200,000 people live in Rotterdam South. There are beautiful canals, picturesque avenues and some schools are more charming than those found in the North. How is it possible therefore that the South has such a negative image?
Why is it that there is much poverty, high unemployment, less public transport and low levels of higher education? How is it possible that city and port have grown so far apart? And why do the dikes form a barrier?
In a three-year search, Francine Houben studied the history of South, spoke with the Port Authority, inland navigation boaters, residents, market vendors, educational institutions, mobility experts, artists, officials and administrators. Her conclusion was: an integrated vision is needed that gives the South a perspective again. What if the existing dike infrastructure is transformed into a spectacular ten-kilometer-long dike park, a reconciliation between port and city?
A green ribbon where Southerners, both local residents and port workers alike, can walk, stroll, and do sports? An education campus in the Maashaven focused on the theme of care, technology and logistics.

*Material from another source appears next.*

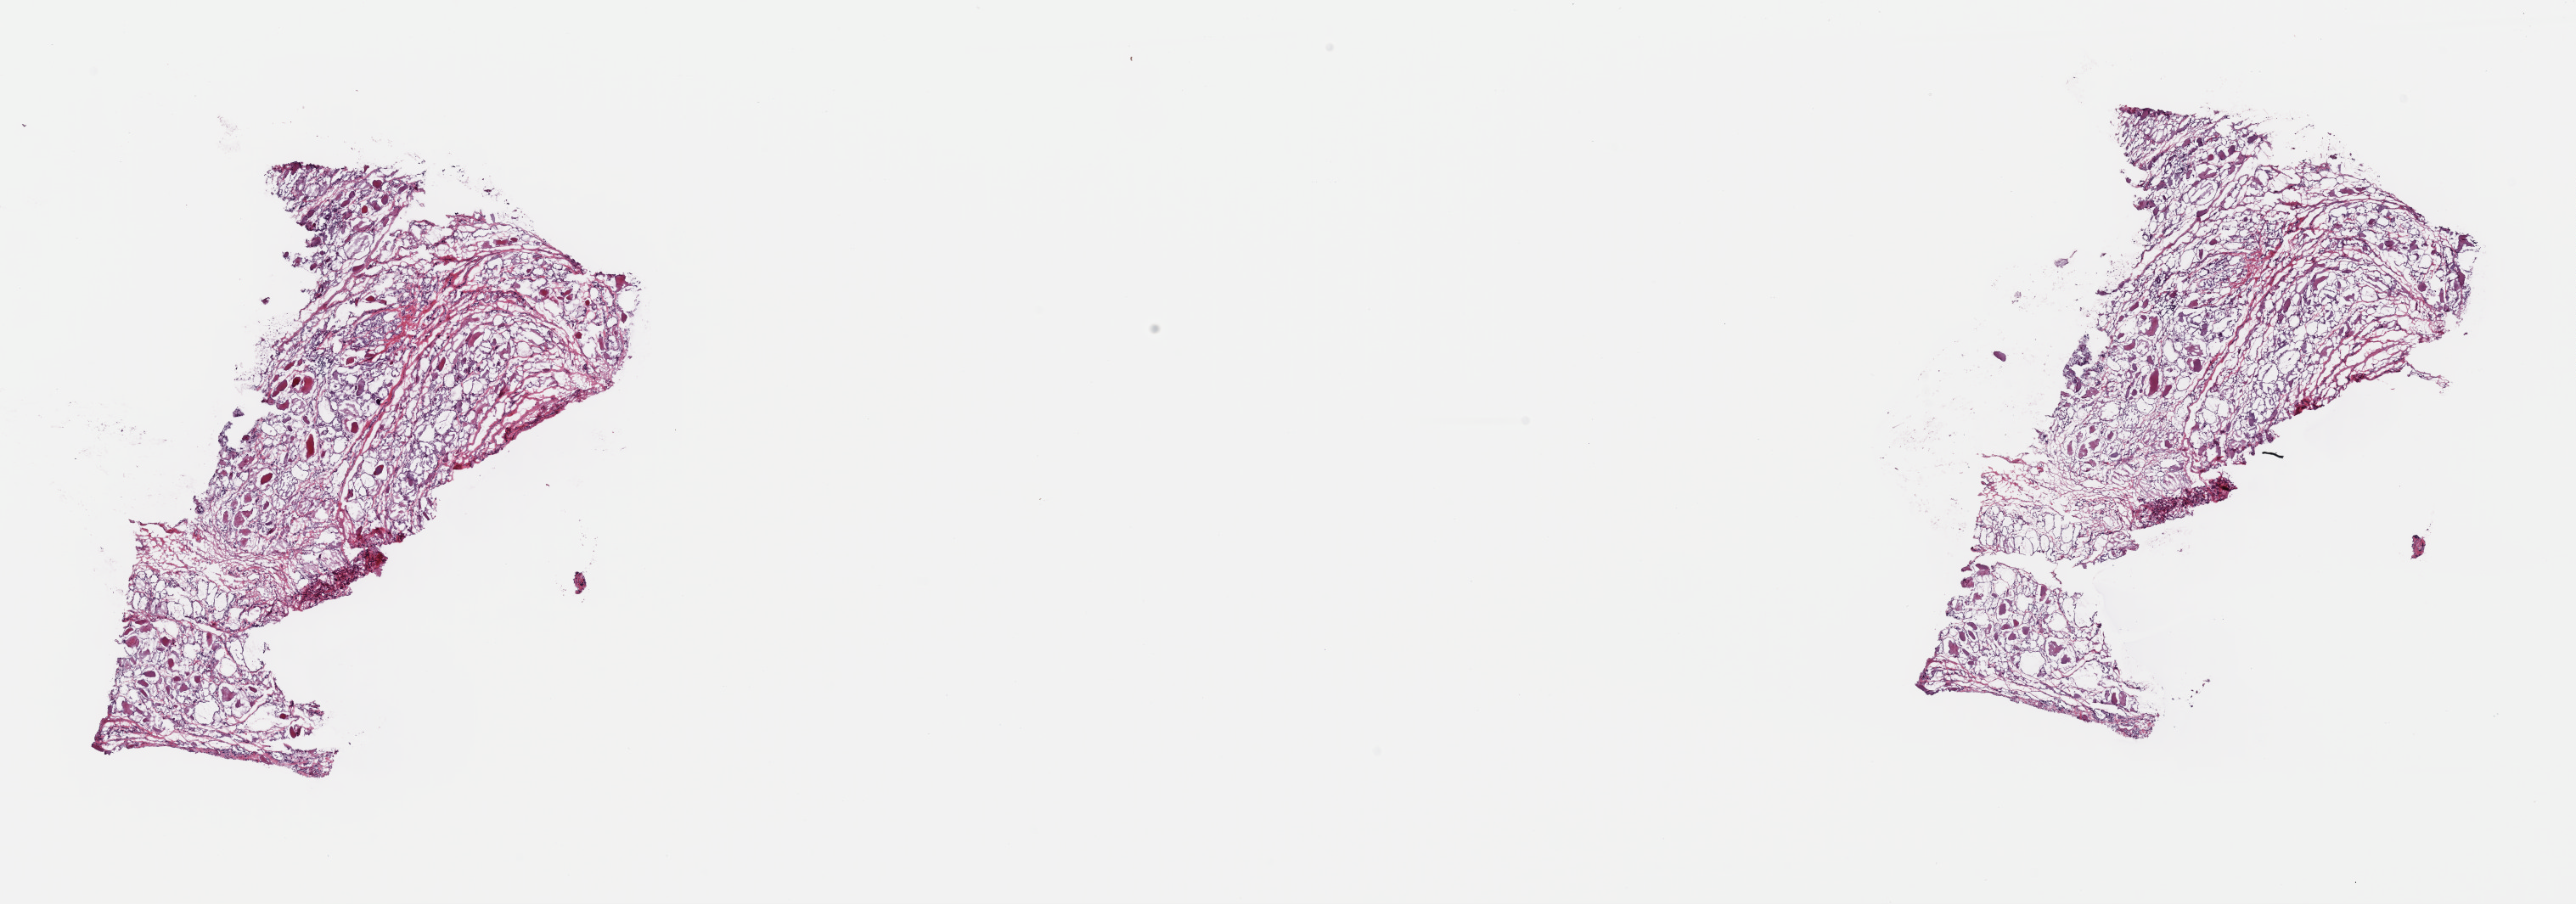
Hematoxylin and eosin (H&E) stained whole-slide image, a low-resolution overview of the entire scanned area, about 24.0 x 8.4 mm. Frozen section from the top of the tissue portion. Primary tumour sample from the thyroid. Male patient. Slide review estimates, as recorded: tumour cells 100%, tumour nuclei 90%, normal cells 0%, stromal cells 0%, necrosis 0%. Inflammatory infiltration, as recorded: lymphocyte infiltration 0%, monocyte infiltration 0%, neutrophil infiltration 0%.
• laterality: bilateral
• diagnosis: Papillary adenocarcinoma, NOS (thyroid gland)
• lymph nodes positive (case pathology): 10 of 41 examined
• AJCC pathologic stage: III (5th edition)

A place for collaboration between Delft University of Technology, Erasmus University Rotterdam, HBO, MBO, startups and culture, of course also providing new student accommodation. Waalhaven South Campus, just like the piers in the Waalhaven, will transform into places where working, living and recreation merge together.
Improving mobility is essential: good cycling and walking connections, a new Waalhaven South metro station, a 6.5-kilometer round “Heart of Rotterdam” that connects cycling south and north of the river through the Maas tunnel and Erasmus bridge. And last but not least a new super bus route from Central Station to Waalhaven South and Feyenoord City.